(Saved entries)
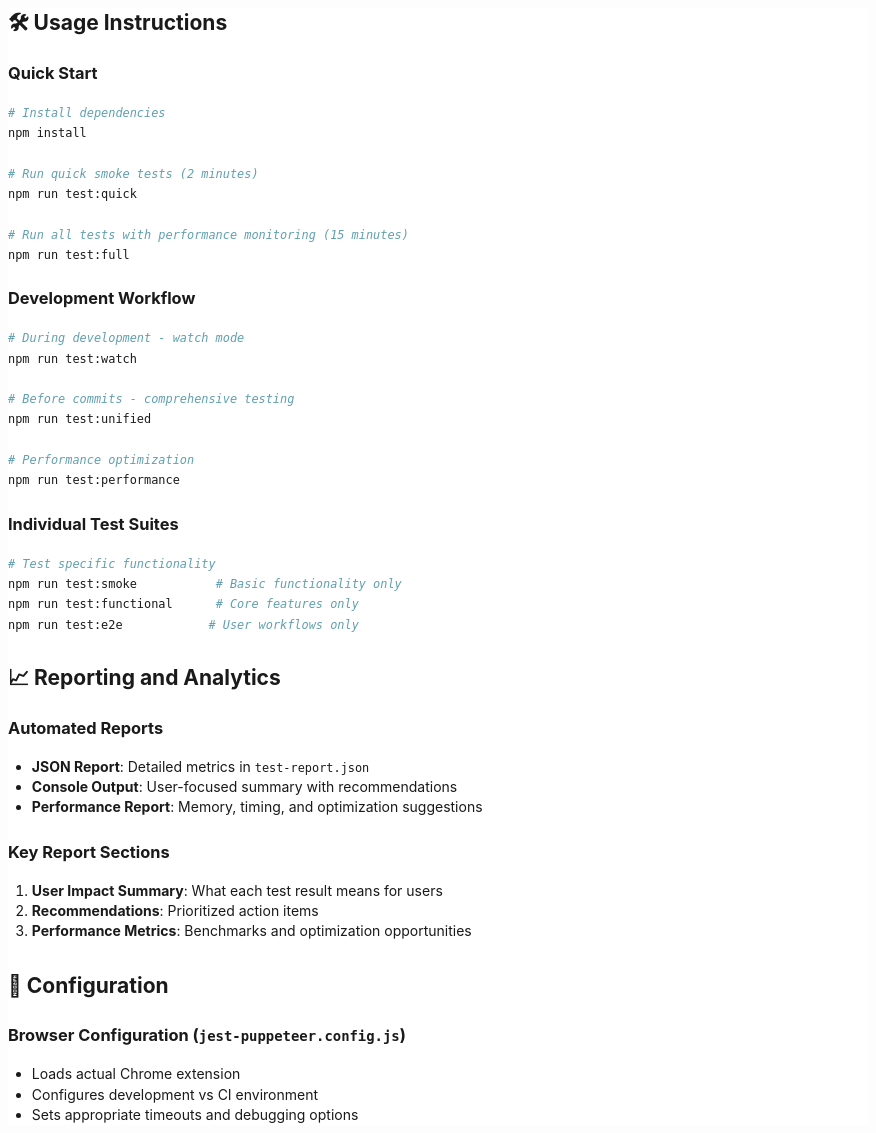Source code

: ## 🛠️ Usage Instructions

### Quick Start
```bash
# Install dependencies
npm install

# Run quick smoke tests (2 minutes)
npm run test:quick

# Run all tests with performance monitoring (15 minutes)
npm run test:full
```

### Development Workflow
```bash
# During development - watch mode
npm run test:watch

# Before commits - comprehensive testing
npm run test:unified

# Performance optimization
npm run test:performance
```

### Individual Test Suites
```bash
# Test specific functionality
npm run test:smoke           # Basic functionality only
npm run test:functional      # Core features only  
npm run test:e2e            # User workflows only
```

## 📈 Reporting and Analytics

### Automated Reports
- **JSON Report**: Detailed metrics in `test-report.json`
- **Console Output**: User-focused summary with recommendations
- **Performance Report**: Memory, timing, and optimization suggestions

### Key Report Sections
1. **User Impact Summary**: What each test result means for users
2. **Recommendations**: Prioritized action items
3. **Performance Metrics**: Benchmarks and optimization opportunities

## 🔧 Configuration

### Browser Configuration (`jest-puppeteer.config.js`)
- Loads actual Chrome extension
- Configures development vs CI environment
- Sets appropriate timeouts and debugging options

__EXERCISE BRIEF__:
Exactly reproduce each record, leaving out any pictures.

__RESPONSE TO THE EXERCISE__:
Source code

: ## 🛠️ Usage Instructions

### Quick Start
```bash
# Install dependencies
npm install

# Run quick smoke tests (2 minutes)
npm run test:quick

# Run all tests with performance monitoring (15 minutes)
npm run test:full
```

### Development Workflow
```bash
# During development - watch mode
npm run test:watch

# Before commits - comprehensive testing
npm run test:unified

# Performance optimization
npm run test:performance
```

### Individual Test Suites
```bash
# Test specific functionality
npm run test:smoke           # Basic functionality only
npm run test:functional      # Core features only  
npm run test:e2e            # User workflows only
```

## 📈 Reporting and Analytics

### Automated Reports
- **JSON Report**: Detailed metrics in `test-report.json`
- **Console Output**: User-focused summary with recommendations
- **Performance Report**: Memory, timing, and optimization suggestions

### Key Report Sections
1. **User Impact Summary**: What each test result means for users
2. **Recommendations**: Prioritized action items
3. **Performance Metrics**: Benchmarks and optimization opportunities

## 🔧 Configuration

### Browser Configuration (`jest-puppeteer.config.js`)
- Loads actual Chrome extension
- Configures development vs CI environment
- Sets appropriate timeouts and debugging options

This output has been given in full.